» Work required: Whenever "Policy" appears in a line, please copy that line from the data.

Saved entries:

-=-=-=-=-

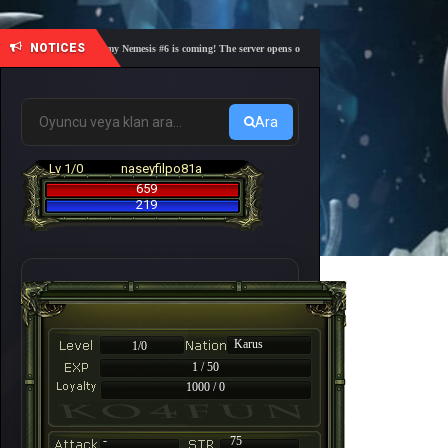
NOTICES
🎓 Academy Nemesis #6 is coming! The server opens on Friday, August 7 at 21:00 – Are you 
Ara
Lv 1/0
naseyfilpo81a
659
219
Karus
1/0
1 / 50
1000 / 0
-
75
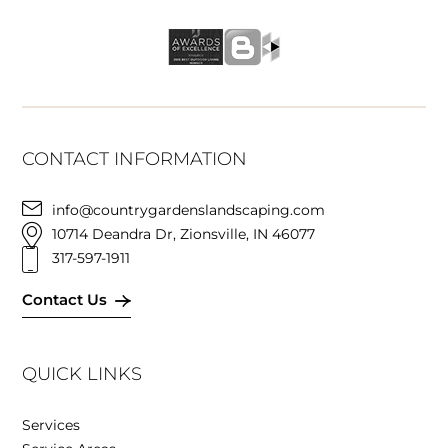
CONTACT INFORMATION
info@countrygardenslandscaping.com
10714 Deandra Dr, Zionsville, IN 46077
317-597-1911
Contact Us
QUICK LINKS
Services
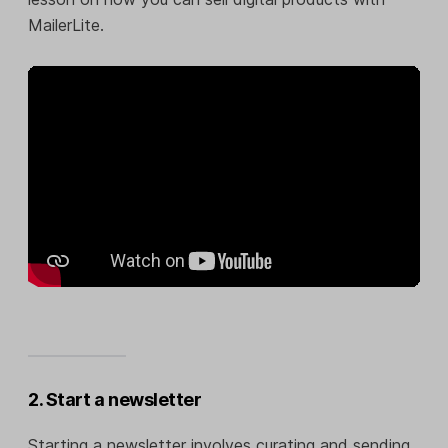
MailerLite.
2. Start a newsletter
Starting a newsletter involves curating and sending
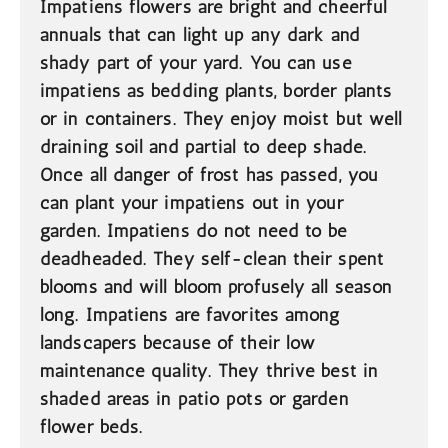
Impatiens flowers are bright and cheerful
annuals that can light up any dark and
shady part of your yard. You can use
impatiens as bedding plants, border plants
or in containers. They enjoy moist but well
draining soil and partial to deep shade.
Once all danger of frost has passed, you
can plant your impatiens out in your
garden. Impatiens do not need to be
deadheaded. They self-clean their spent
blooms and will bloom profusely all season
long. Impatiens are favorites among
landscapers because of their low
maintenance quality. They thrive best in
shaded areas in patio pots or garden
flower beds.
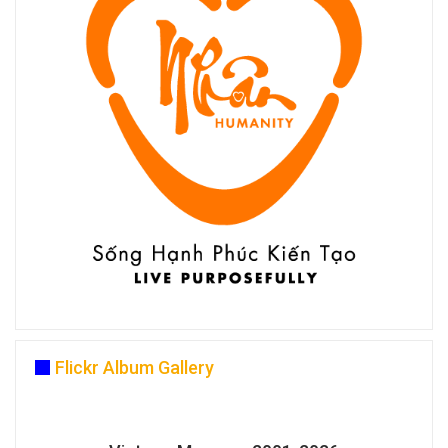
Flickr Album Gallery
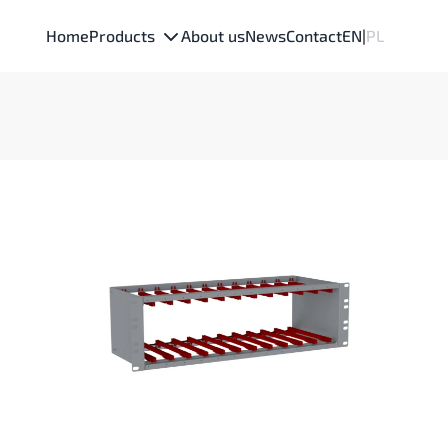
Home
Products
About us
News
Contact
EN
|
PL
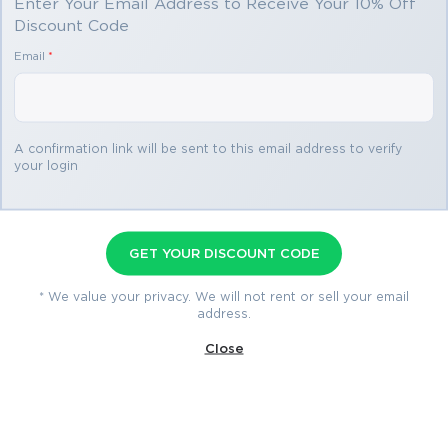
Enter Your Email Address to Receive Your 10% Off
Discount Code
You save
Email
*
$69.98
3 products
A confirmation link will be sent to this email address to verify
your login
CS0-003 Premium Bundle
Premium File 627 Questions & Answers
GET YOUR DISCOUNT CODE
Last Update: Aug 7, 2026
Training Course 302 Lectures
* We value your privacy. We will not rent or sell your email
address.
Study Guide 821 Pages
Close
$79.99
$149.97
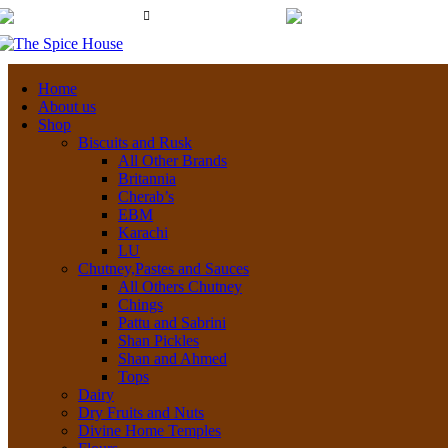
03 6228 1888
New Town Store: 43
info@thespicehouse.com.au
Home
About us
Shop
Biscuits and Rusk
All Other Brands
Britannia
Cherab’s
EBM
Karachi
LU
Chutney,Pastes and Sauces
All Others Chutney
Chings
Pattu and Sabrini
Shan Pickles
Shan and Ahmed
Tops
Dairy
Dry Fruits and Nuts
Divine Home Temples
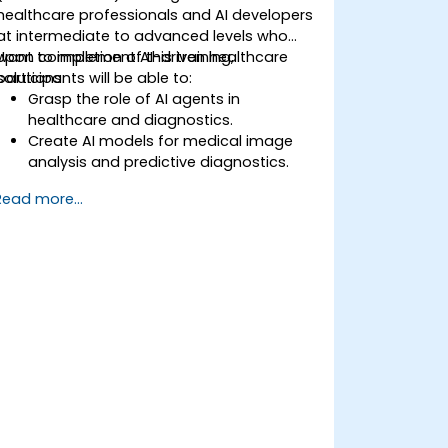
healthcare professionals and AI developers
at intermediate to advanced levels who
want to implement AI-driven healthcare
Upon completion of this training,
solutions.
participants will be able to:
Grasp the role of AI agents in
healthcare and diagnostics.
Create AI models for medical image
analysis and predictive diagnostics.
Integrate AI with electronic health
Read more...
records (EHR) and clinical workflows.
Ensure compliance with healthcare
regulations and ethical AI practices.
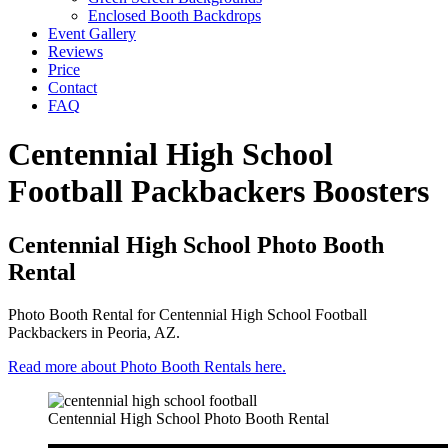
Enclosed Booth Backdrops
Event Gallery
Reviews
Price
Contact
FAQ
Centennial High School
Football Packbackers Boosters
Centennial High School Photo Booth
Rental
Photo Booth Rental for Centennial High School Football
Packbackers in Peoria, AZ.
Read more about Photo Booth Rentals here.
Centennial High School Photo Booth Rental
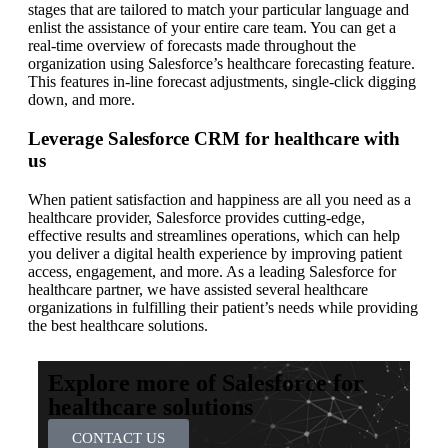
stages that are tailored to match your particular language and
enlist the assistance of your entire care team. You can get a
real-time overview of forecasts made throughout the
organization using Salesforce’s healthcare forecasting feature.
This features in-line forecast adjustments, single-click digging
down, and more.
Leverage Salesforce CRM for healthcare with
us
When patient satisfaction and happiness are all you need as a
healthcare provider, Salesforce provides cutting-edge,
effective results and streamlines operations, which can help
you deliver a digital health experience by improving patient
access, engagement, and more. As a leading Salesforce for
healthcare partner, we have assisted several healthcare
organizations in fulfilling their patient’s needs while providing
the best healthcare solutions.
Explore more of Salesforce for
healthcare solutions
CONTACT US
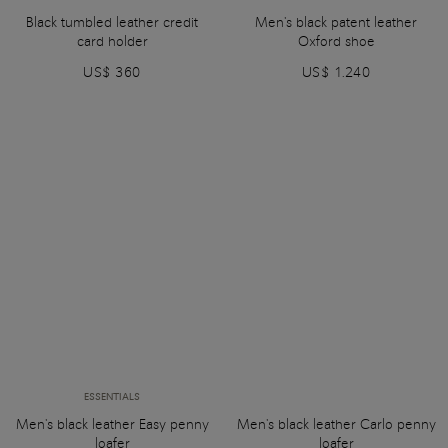
Black tumbled leather credit
Men's black patent leather
card holder
Oxford shoe
US$ 360
US$ 1.240
ESSENTIALS
Men's black leather Easy penny
Men's black leather Carlo penny
loafer
loafer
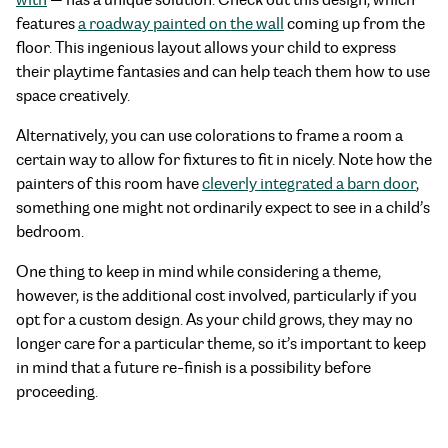
features
a roadway painted on the wall
coming up from the
floor. This ingenious layout allows your child to express
their playtime fantasies and can help teach them how to use
space creatively.
Alternatively, you can use colorations to frame a room a
certain way to allow for fixtures to fit in nicely. Note how the
painters of this room have
cleverly integrated a barn door
,
something one might not ordinarily expect to see in a child’s
bedroom.
One thing to keep in mind while considering a theme,
however, is the additional cost involved, particularly if you
opt for a custom design. As your child grows, they may no
longer care for a particular theme, so it’s important to keep
in mind that a future re-finish is a possibility before
proceeding.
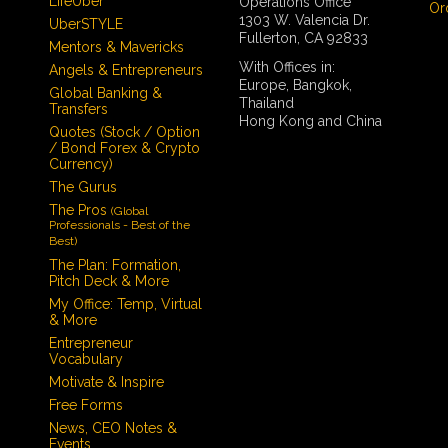
LifeUber
Operations Office
Or
1303 W. Valencia Dr.
UberSTYLE
Fullerton, CA 92833
Mentors & Mavericks
With Offices in:
Angels & Entrepreneurs
Europe, Bangkok,
Global Banking &
Thailand
Transfers
Hong Kong and China
Quotes (Stock / Option
/ Bond Forex & Crypto
Currency)
The Gurus
The Pros
(Global
Professionals - Best of the
Best)
The Plan: Formation,
Pitch Deck & More
My Office: Temp, Virtual
& More
Entrepreneur
Vocabulary
Motivate & Inspire
Free Forms
News, CEO Notes &
Events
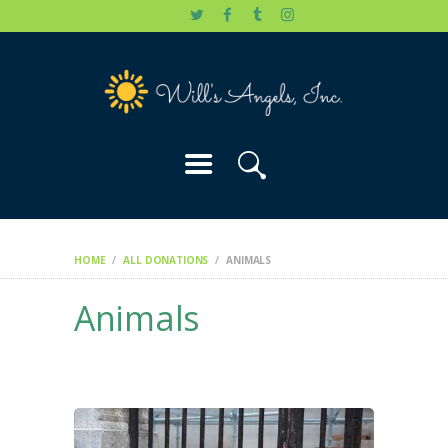
HOME
WILL’S STORY
OUR CAUSES
DONATE
HOME
ALL DONATIONS
ANIMALS
Animals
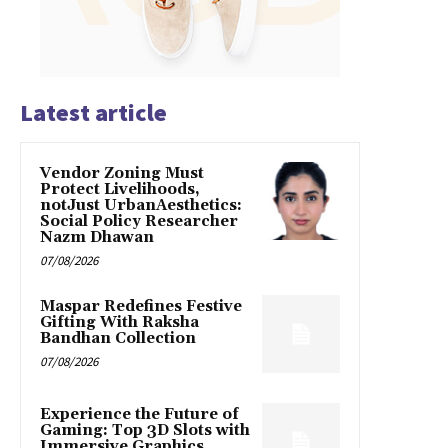
Latest article
Vendor Zoning Must
Protect Livelihoods,
notJust UrbanAesthetics:
Social Policy Researcher
Nazm Dhawan
07/08/2026
Maspar Redefines Festive
Gifting With Raksha
Bandhan Collection
07/08/2026
Experience the Future of
Gaming: Top 3D Slots with
Immersive Graphics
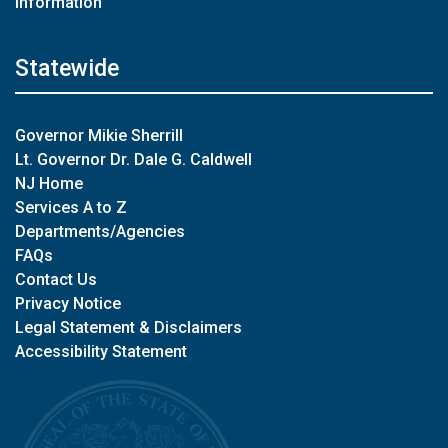
Information
Statewide
Governor Mikie Sherrill
Lt. Governor Dr. Dale G. Caldwell
NJ Home
Services A to Z
Departments/Agencies
FAQs
Contact Us
Privacy Notice
Legal Statement & Disclaimers
Accessibility Statement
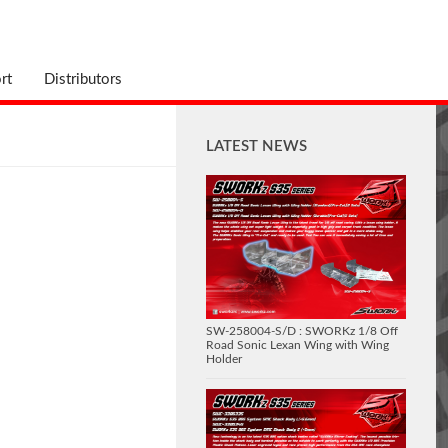
rt
Distributors
LATEST NEWS
SW-258004-S/D : SWORKz 1/8 Off
Road Sonic Lexan Wing with Wing
Holder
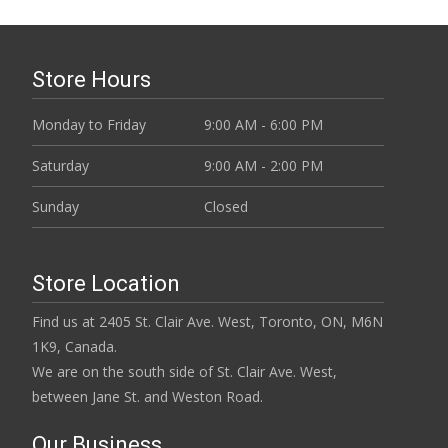
Store Hours
Monday to Friday
9:00 AM - 6:00 PM
Saturday
9:00 AM - 2:00 PM
Sunday
Closed
Store Location
Find us at 2405 St. Clair Ave. West, Toronto, ON, M6N
1K9, Canada.
We are on the south side of St. Clair Ave. West,
between Jane St. and Weston Road.
Our Business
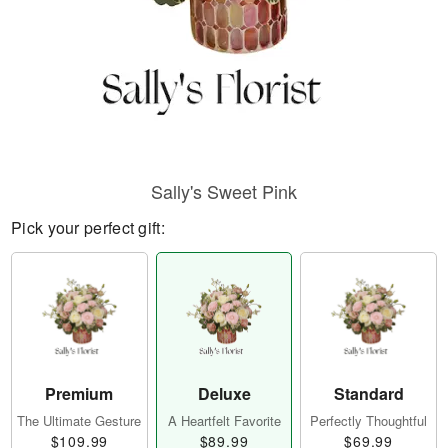
Sally's Sweet Pink
Pick your perfect gift:
Premium
Deluxe
Standard
The Ultimate Gesture
A Heartfelt Favorite
Perfectly Thoughtful
$109.99
$89.99
$69.99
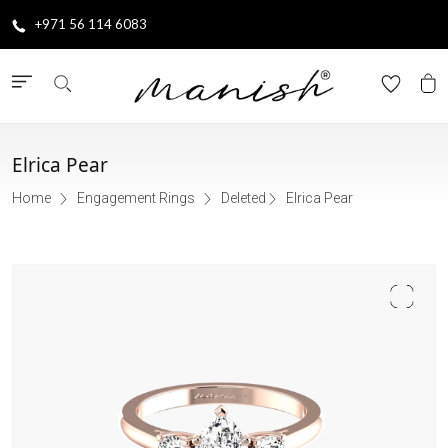
+971 56 114 6083
Elrica Pear
Home
Engagement Rings
Deleted
Elrica Pear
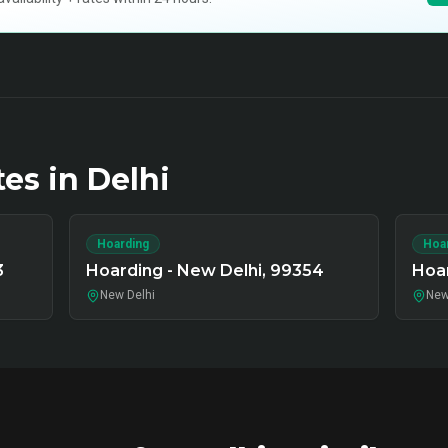
tes in
Delhi
Hoarding
Hoa
3
Hoarding - New Delhi, 99354
Hoar
New Delhi
New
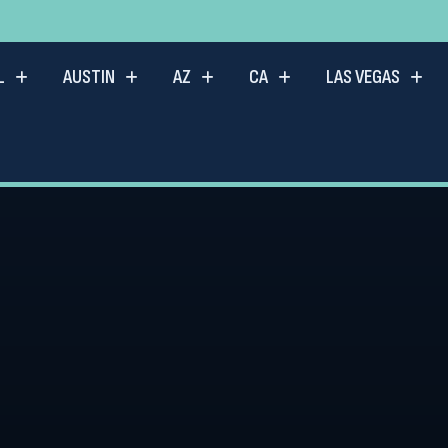
L
AUSTIN
AZ
CA
LAS VEGAS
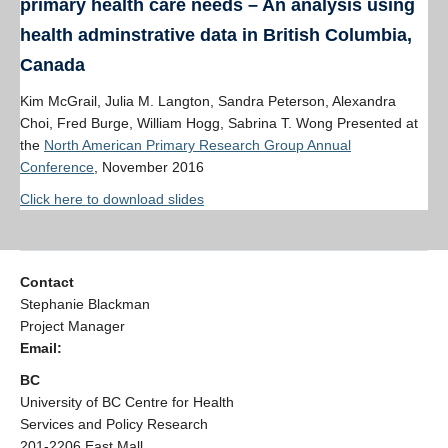
primary health care needs – An analysis using
health adminstrative data in British Columbia,
Canada
Kim McGrail, Julia M. Langton, Sandra Peterson, Alexandra
Choi, Fred Burge, William Hogg, Sabrina T. Wong Presented at
the
North American Primary Research Group Annual
Conference
, November 2016
Click here to download slides
Contact
Stephanie Blackman
Project Manager
Email:
BC
University of BC Centre for Health
Services and Policy Research
201-2206 East Mall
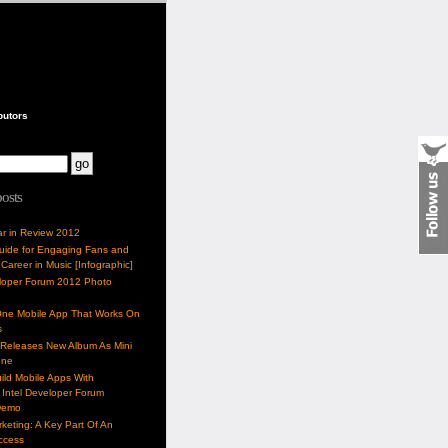
butors
posts
ar in Review 2012
Guide for Engaging Fans and
 Career in Music [Infographic]
eloper Forum 2012 Photo
One Mobile App That Works On
s
 Releases New Album As Mini
one
ild Mobile Apps With
Intel Developer Forum
Demo
keting: A Key Part Of An
uccess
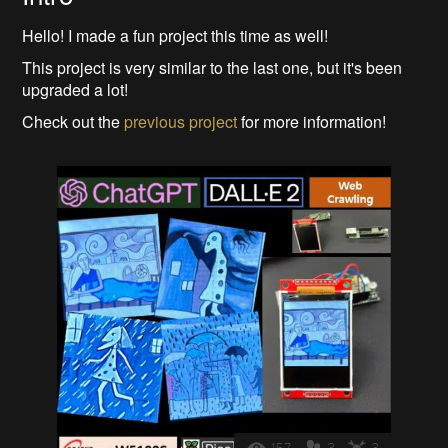
Hello! I made a fun project this time as well!
This project is very similar to the last one, but it's been
upgraded a lot!
Check out the
previous project
for more information!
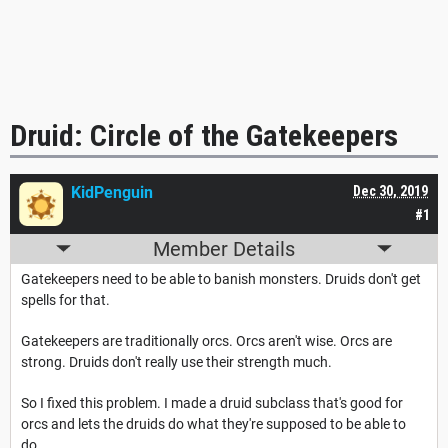
Druid: Circle of the Gatekeepers
KidPenguin
Dec 30, 2019
#1
Member Details
Gatekeepers need to be able to banish monsters. Druids don't get
spells for that.
Gatekeepers are traditionally orcs. Orcs aren't wise. Orcs are
strong. Druids don't really use their strength much.
So I fixed this problem. I made a druid subclass that's good for
orcs and lets the druids do what they're supposed to be able to
do.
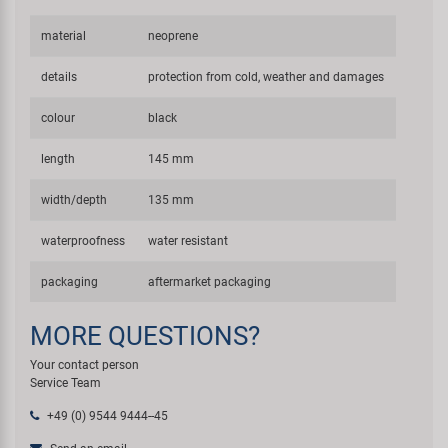
material
neoprene
details
protection from cold, weather and damages
colour
black
length
145 mm
width/depth
135 mm
waterproofness
water resistant
packaging
aftermarket packaging
MORE QUESTIONS?
Your contact person
Service Team
+49 (0) 9544 9444--45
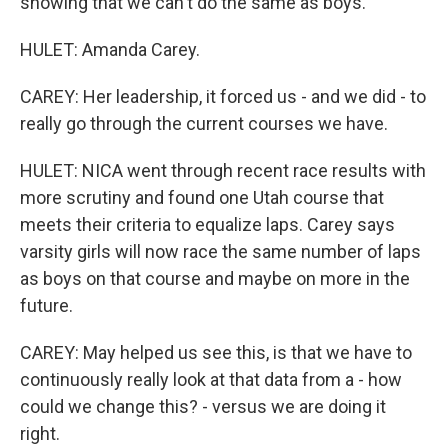
showing that we can't do the same as boys.
HULET: Amanda Carey.
CAREY: Her leadership, it forced us - and we did - to
really go through the current courses we have.
HULET: NICA went through recent race results with
more scrutiny and found one Utah course that
meets their criteria to equalize laps. Carey says
varsity girls will now race the same number of laps
as boys on that course and maybe on more in the
future.
CAREY: May helped us see this, is that we have to
continuously really look at that data from a - how
could we change this? - versus we are doing it
right.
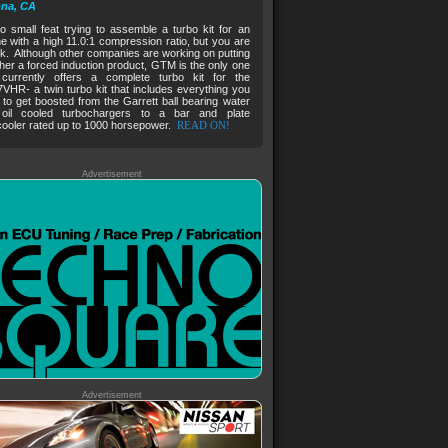
na, CA
no small feat trying to assemble a turbo kit for an
e with a high 11.0:1 compression ratio, but you are
ck. Although other companies are working on putting
her a forced induction product, GTM is the only one
 currently offers a complete turbo kit for the
HR- a twin turbo kit that includes everything you
to get boosted from the Garrett ball bearing water
oil cooled turbochargers to a bar and plate
cooler rated up to 1000 horsepower.
READ ON!
Advertisement
Advertisement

-=-=-=-=-

» Response for this exercise:
Social Policy Researcher
Services and Policy Research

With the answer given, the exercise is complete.